(Beginning of Excerpted text)

Fionan "Paddy" Fagan (7 June 1930 – 19 November 2014) was an Irish footballer who played as a winger.

The son of Irish international and Shamrock Rovers outside-left John Fagan, Fionan Fagan started his career with Shamrock Rovers schoolboys and then Transport F.C., before signing for English Second Division club Hull City after Raich Carter brought him to England. He played 26 times for Hull, scoring 2 goals. He signed for First Division Manchester City on Christmas Eve 1953 for £15,000, playing a reserve game on Christmas Day and making his first team debut on St Stephen's Day, a 2–1 win against Sheffield United at Maine Road.

(End of Excerpted text)
(Beginning of Listed entries)

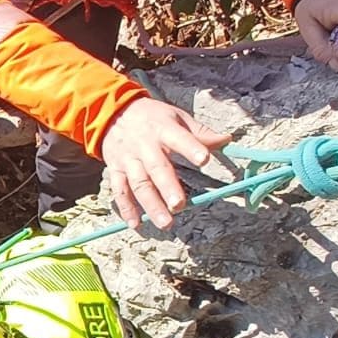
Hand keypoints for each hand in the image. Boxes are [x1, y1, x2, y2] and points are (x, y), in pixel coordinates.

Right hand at [99, 96, 229, 231]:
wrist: (111, 113)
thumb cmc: (151, 117)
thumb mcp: (176, 116)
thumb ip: (200, 132)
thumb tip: (226, 140)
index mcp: (163, 129)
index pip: (179, 139)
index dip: (191, 148)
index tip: (204, 159)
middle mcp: (145, 146)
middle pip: (157, 168)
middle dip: (168, 188)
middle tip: (179, 205)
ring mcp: (129, 160)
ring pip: (139, 184)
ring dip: (151, 205)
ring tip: (165, 223)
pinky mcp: (116, 170)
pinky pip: (119, 191)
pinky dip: (126, 208)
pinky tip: (135, 224)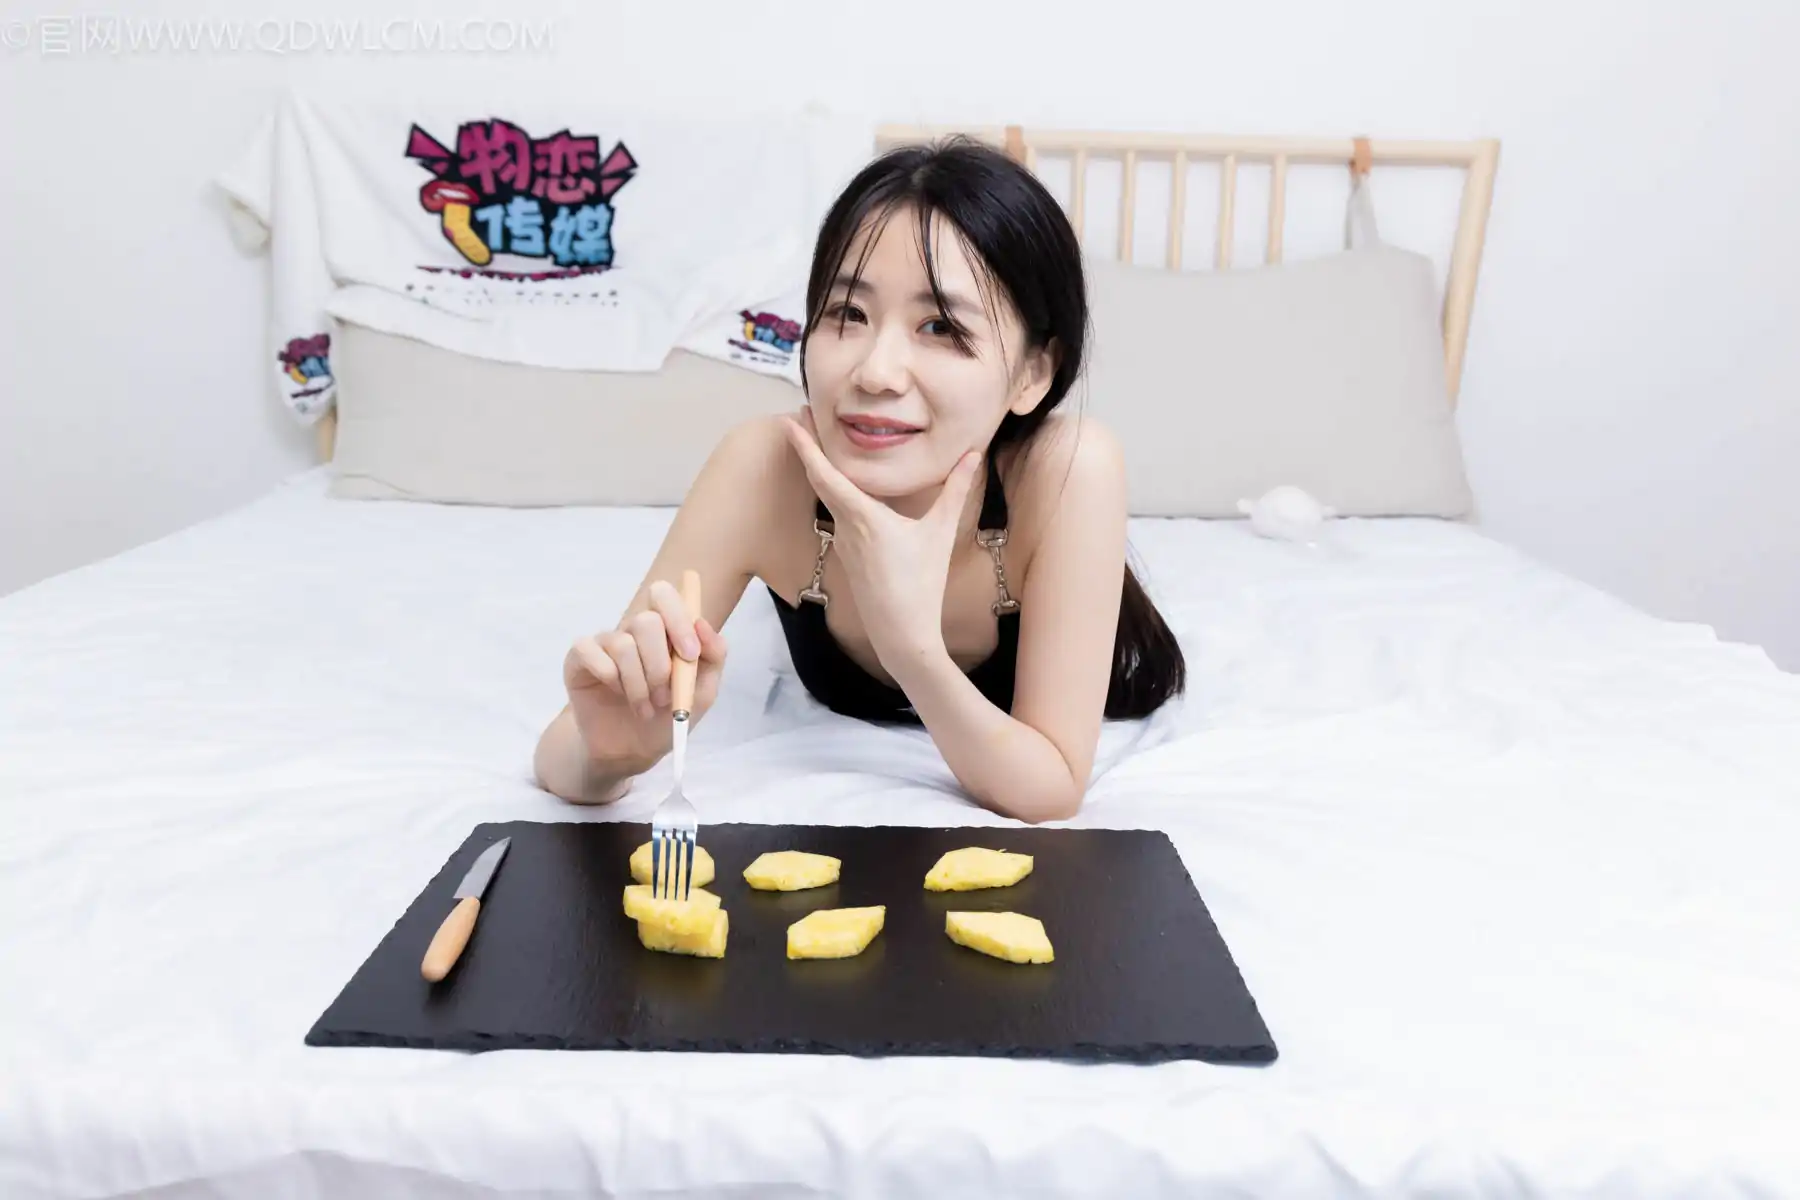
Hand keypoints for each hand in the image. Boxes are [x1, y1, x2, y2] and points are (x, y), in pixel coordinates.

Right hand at [562, 579, 728, 773]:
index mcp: (664, 630)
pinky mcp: (578, 658)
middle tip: (665, 697)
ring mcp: (605, 642)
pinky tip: (616, 695)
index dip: (679, 620)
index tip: (689, 655)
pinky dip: (610, 678)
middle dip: (659, 665)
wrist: (632, 751)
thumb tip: (702, 622)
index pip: (664, 595)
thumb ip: (713, 655)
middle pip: (646, 621)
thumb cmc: (667, 718)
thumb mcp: (702, 691)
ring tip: (645, 708)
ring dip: (638, 684)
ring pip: (623, 644)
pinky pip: (590, 652)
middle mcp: (633, 630)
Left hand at [781, 409, 981, 671]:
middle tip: (798, 417)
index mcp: (863, 517)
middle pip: (818, 480)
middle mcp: (846, 526)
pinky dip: (831, 491)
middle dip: (806, 447)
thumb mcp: (940, 533)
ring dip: (818, 469)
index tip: (791, 421)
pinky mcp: (848, 554)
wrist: (901, 632)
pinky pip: (836, 514)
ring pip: (826, 498)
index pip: (826, 474)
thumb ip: (955, 490)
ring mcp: (844, 542)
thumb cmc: (921, 584)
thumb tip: (973, 454)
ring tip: (816, 443)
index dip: (806, 445)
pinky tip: (838, 485)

(End of Listed entries)

▸ **Using the information**
[a] Reproduce the Fionan Fagan text from "The son of Irish" up to and including "at Maine Road.", substituting "Sheffield Wednesday" for "Sheffield United".
[b] According to the Fionan Fagan text, what fee did Manchester City pay to sign him?

▸ **Task-by-task answers**
[a]
The son of Irish international and Shamrock Rovers outside-left John Fagan, Fionan Fagan started his career with Shamrock Rovers schoolboys and then Transport F.C., before signing for English Second Division club Hull City after Raich Carter brought him to England. He played 26 times for Hull, scoring 2 goals. He signed for First Division Manchester City on Christmas Eve 1953 for £15,000, playing a reserve game on Christmas Day and making his first team debut on St Stephen's Day, a 2–1 win against Sheffield Wednesday at Maine Road.

[b] £15,000